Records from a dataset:
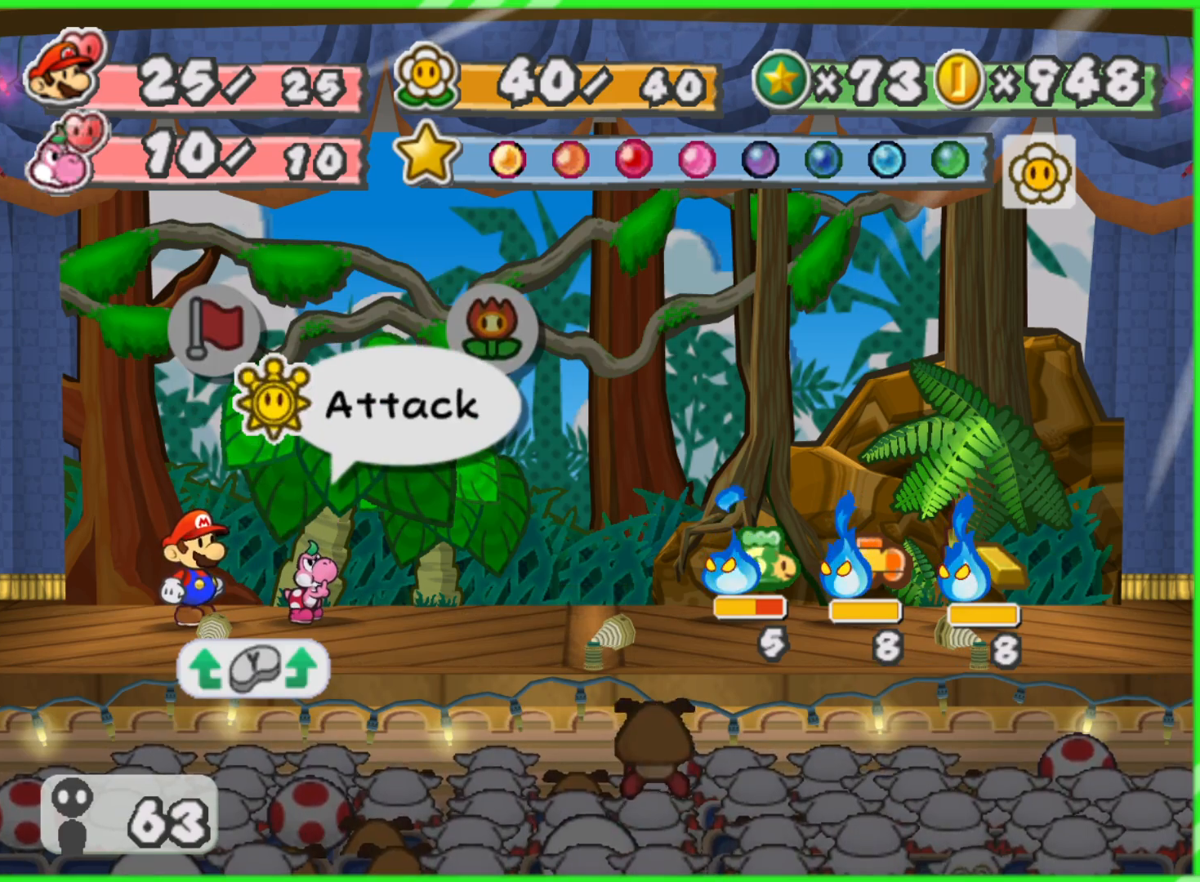
{"buttons": [], "left_stick": "center", "right_stick": "center", "events": [[67, "left_stick", "right"], [233, "left_stick", "center"], [367, "A", "down"], [483, "A", "up"]]}
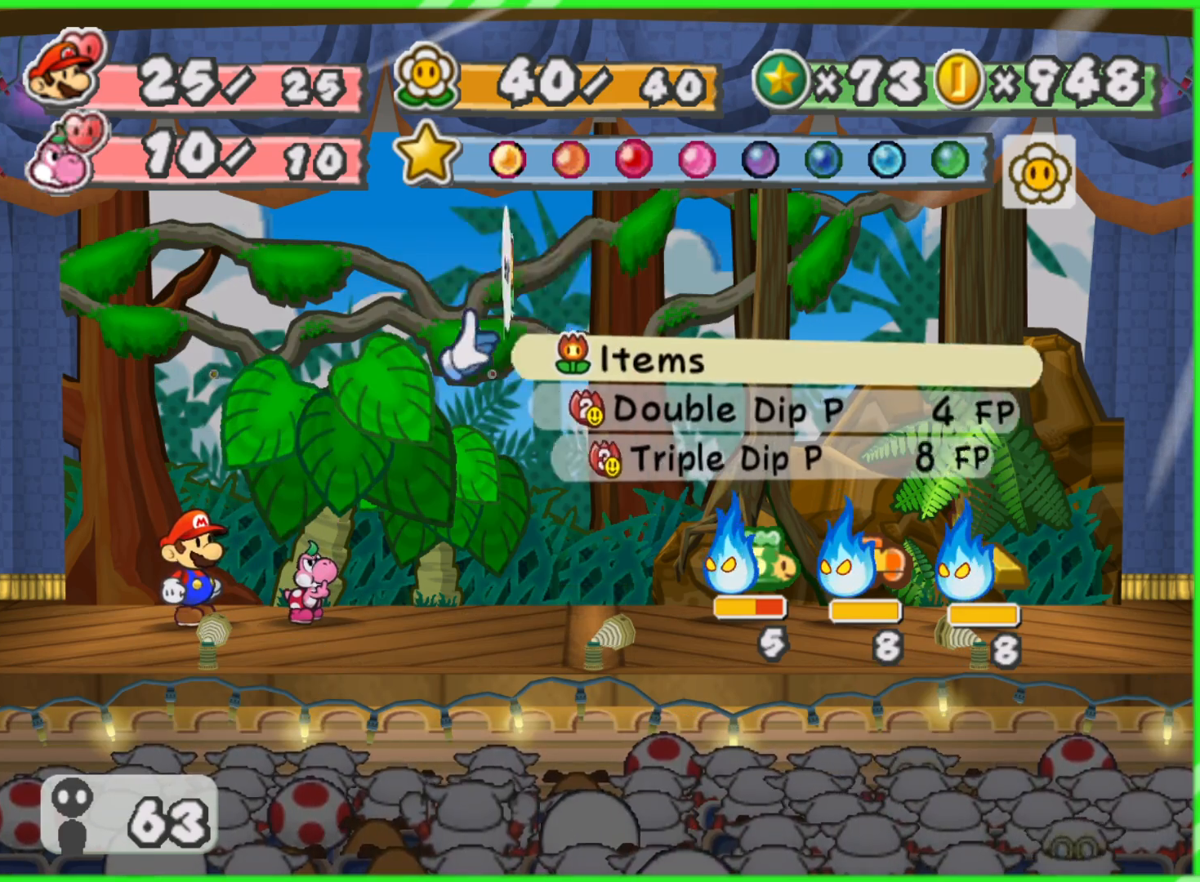
{"buttons": [], "left_stick": "center", "right_stick": "center", "events": [[300, "left_stick", "down"], [467, "left_stick", "center"]]}
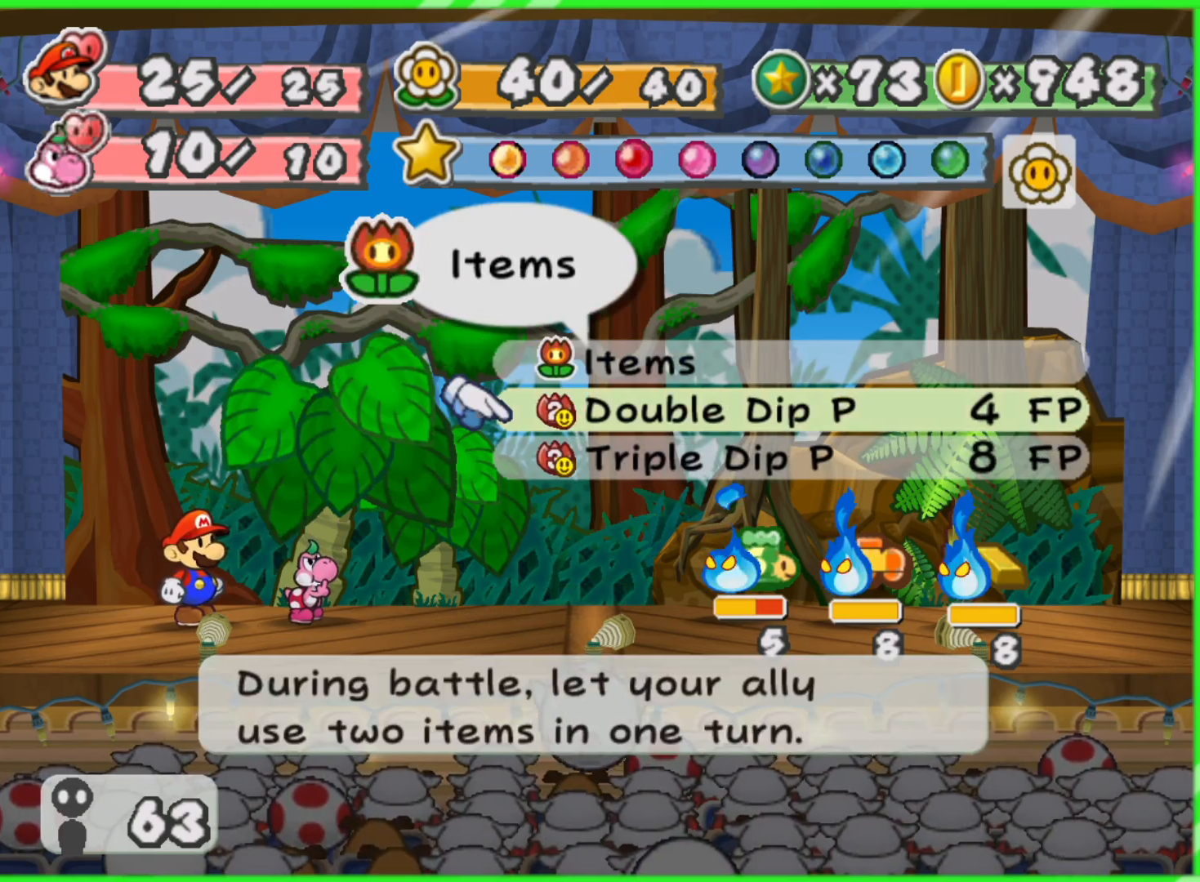
{"buttons": [], "left_stick": "left", "right_stick": "center", "events": [[50, "B", "down"], [133, "B", "up"], [400, "left_stick", "left"]]}
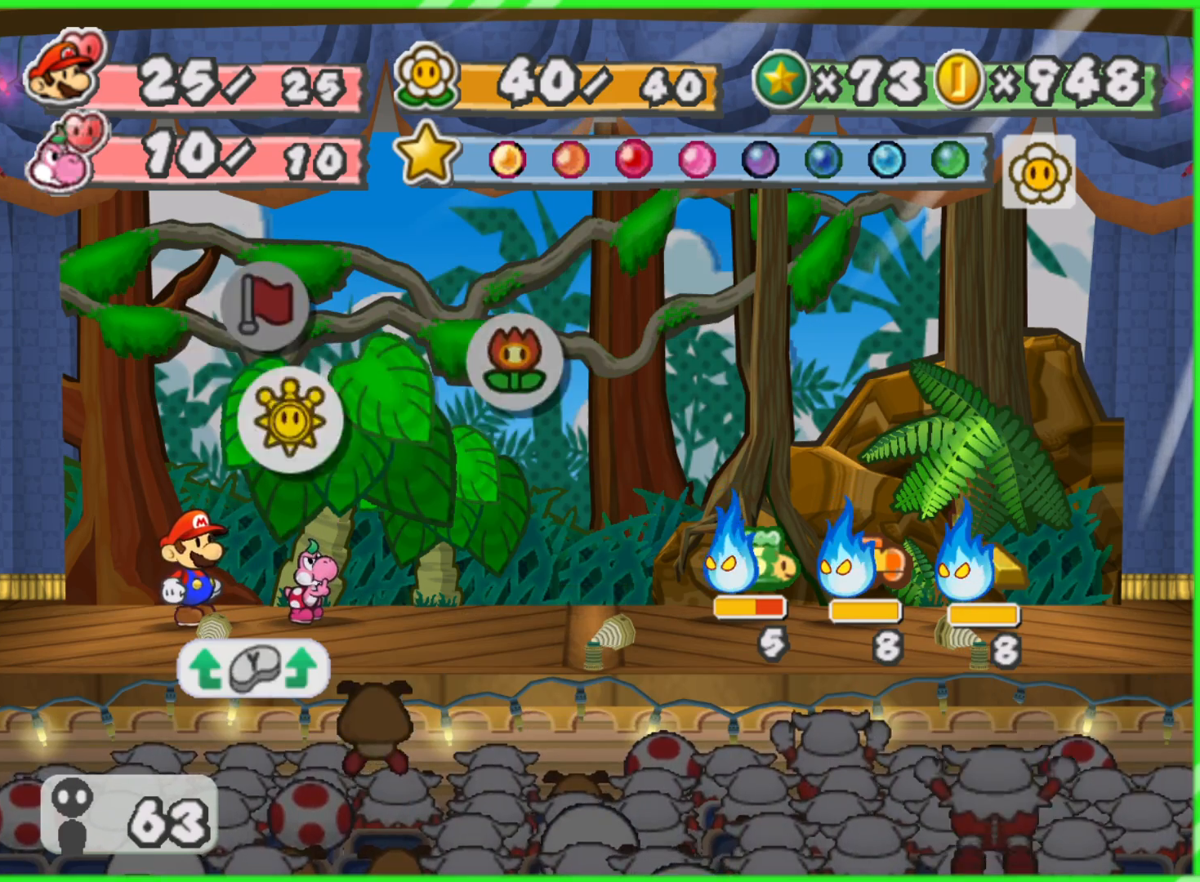
{"buttons": [], "left_stick": "center", "right_stick": "center", "events": [[50, "left_stick", "center"], [100, "A", "down"], [200, "A", "up"], [417, "A", "down"], [483, "A", "up"]]}
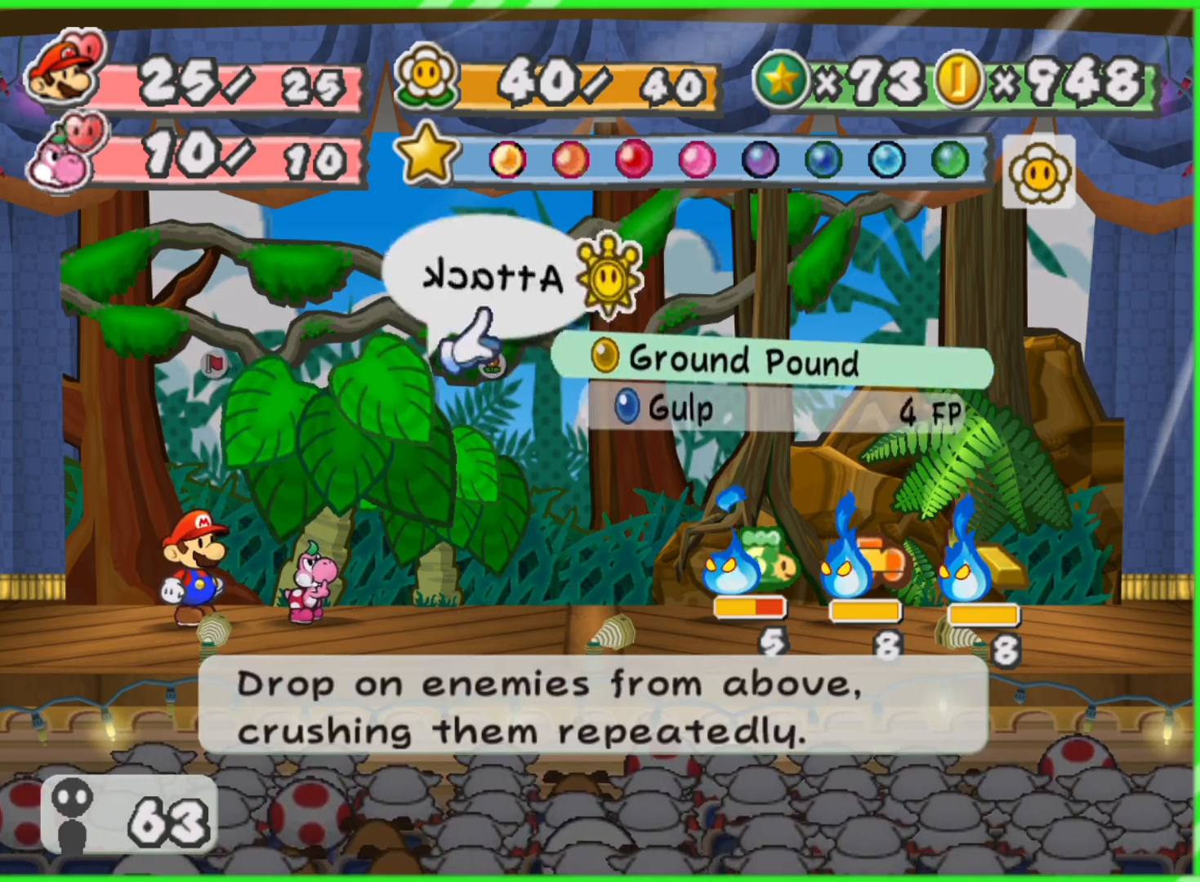
{"buttons": [], "left_stick": "center", "right_stick": "center", "events": [[250, "left_stick", "down"], [417, "left_stick", "center"]]}
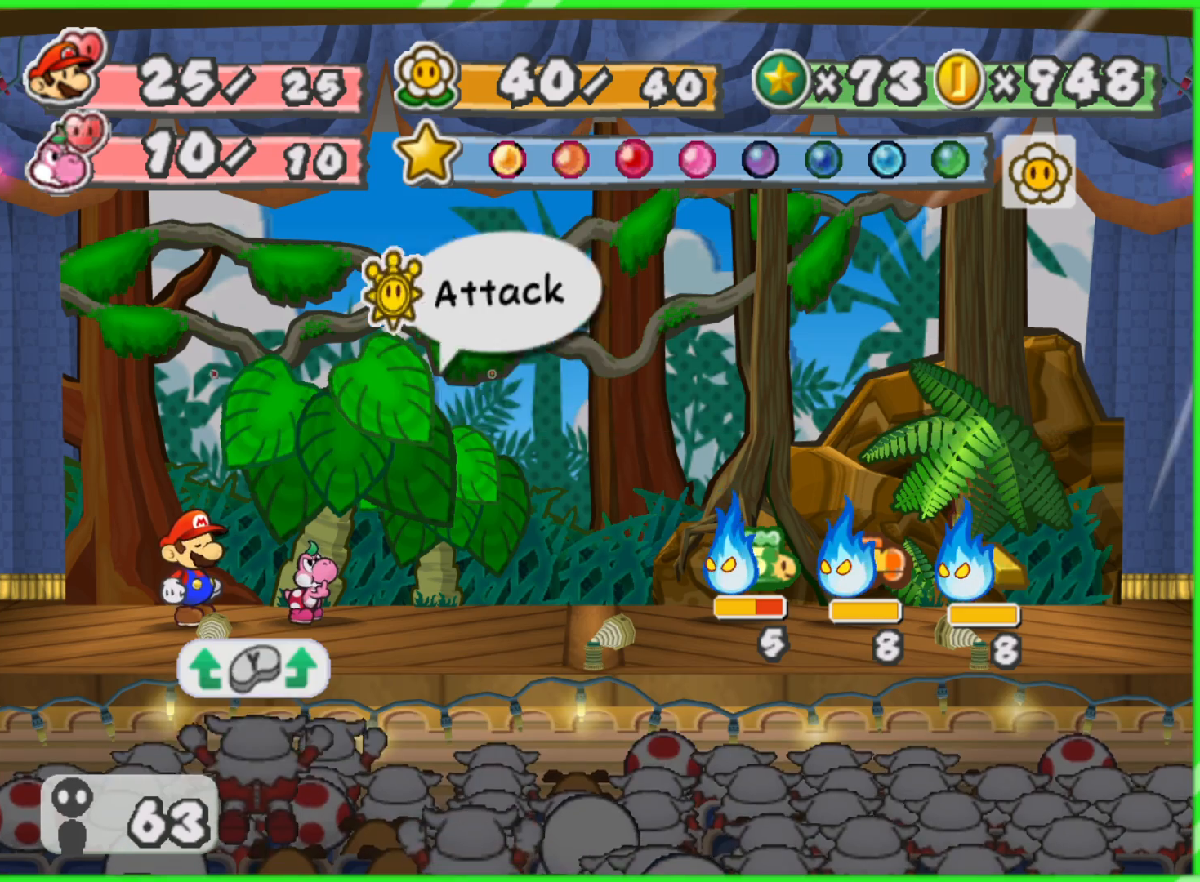
{"buttons": [], "left_stick": "center", "right_stick": "center", "events": [[17, "B", "down"], [100, "B", "up"], [300, "left_stick", "left"], [483, "left_stick", "center"]]}
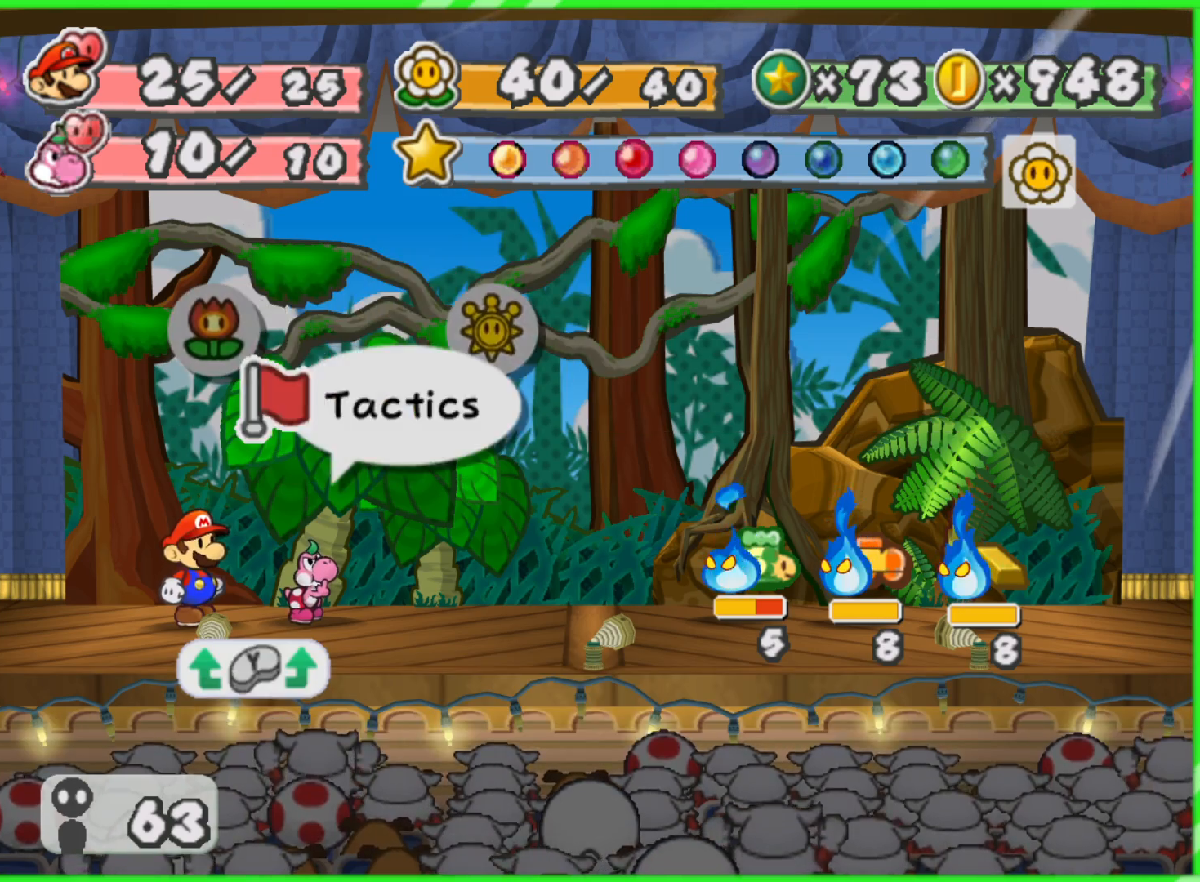
{"buttons": [], "left_stick": "center", "right_stick": "center", "events": [[100, "A", "down"], [233, "A", "up"]]}
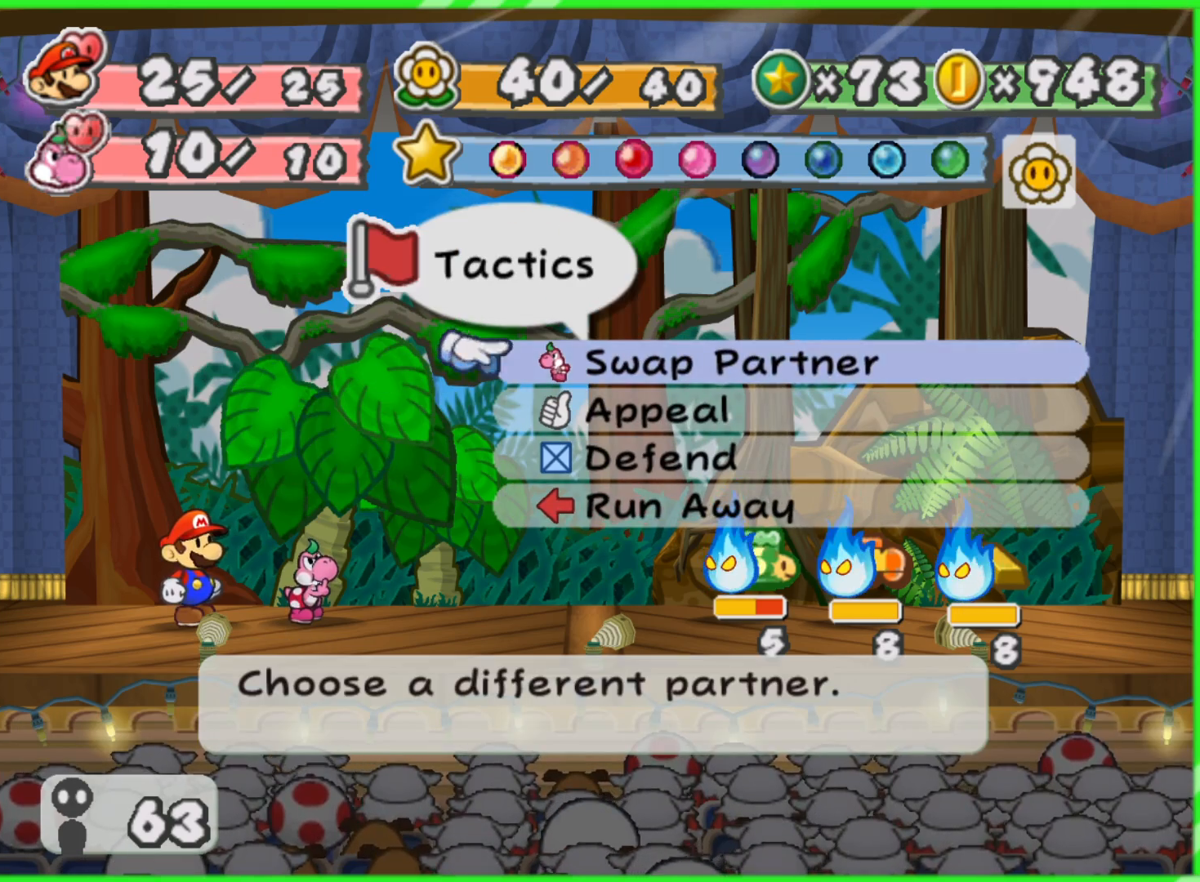
{"buttons": [], "left_stick": "center", "right_stick": "center", "events": []}
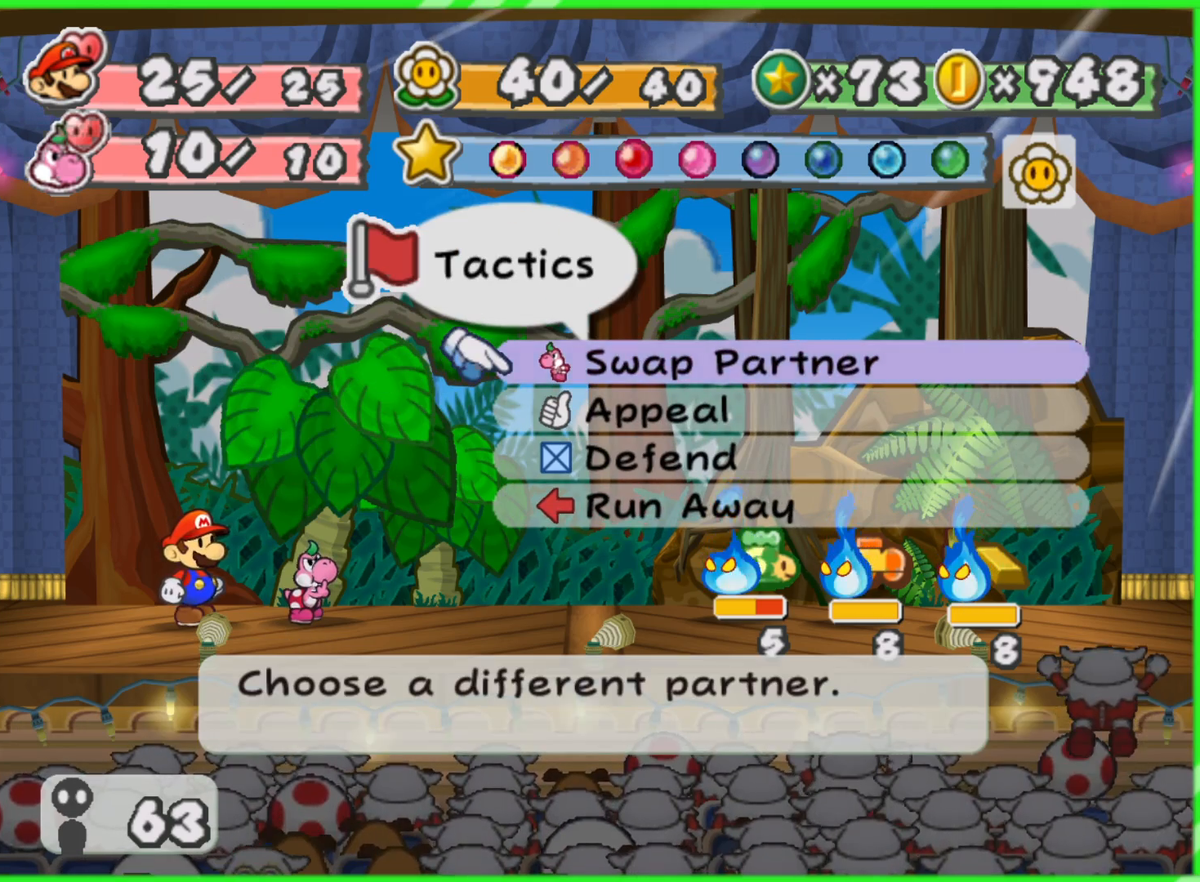
{"buttons": [], "left_stick": "left", "right_stick": "center", "events": [[67, "B", "down"], [133, "B", "up"], [467, "left_stick", "left"]]}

**What you have to do**
Leave the pictures out and copy the rest of the data exactly.

**Problem solution**
{"buttons": [], "left_stick": "center", "right_stick": "center", "events": [[67, "left_stick", "right"], [233, "left_stick", "center"], [367, "A", "down"], [483, "A", "up"]]}
{"buttons": [], "left_stick": "center", "right_stick": "center", "events": [[300, "left_stick", "down"], [467, "left_stick", "center"]]}
{"buttons": [], "left_stick": "left", "right_stick": "center", "events": [[50, "B", "down"], [133, "B", "up"], [400, "left_stick", "left"]]}
{"buttons": [], "left_stick": "center", "right_stick": "center", "events": [[50, "left_stick", "center"], [100, "A", "down"], [200, "A", "up"], [417, "A", "down"], [483, "A", "up"]]}
{"buttons": [], "left_stick": "center", "right_stick": "center", "events": [[250, "left_stick", "down"], [417, "left_stick", "center"]]}
{"buttons": [], "left_stick": "center", "right_stick": "center", "events": [[17, "B", "down"], [100, "B", "up"], [300, "left_stick", "left"], [483, "left_stick", "center"]]}
{"buttons": [], "left_stick": "center", "right_stick": "center", "events": [[100, "A", "down"], [233, "A", "up"]]}
{"buttons": [], "left_stick": "center", "right_stick": "center", "events": []}
{"buttons": [], "left_stick": "left", "right_stick": "center", "events": [[67, "B", "down"], [133, "B", "up"], [467, "left_stick", "left"]]}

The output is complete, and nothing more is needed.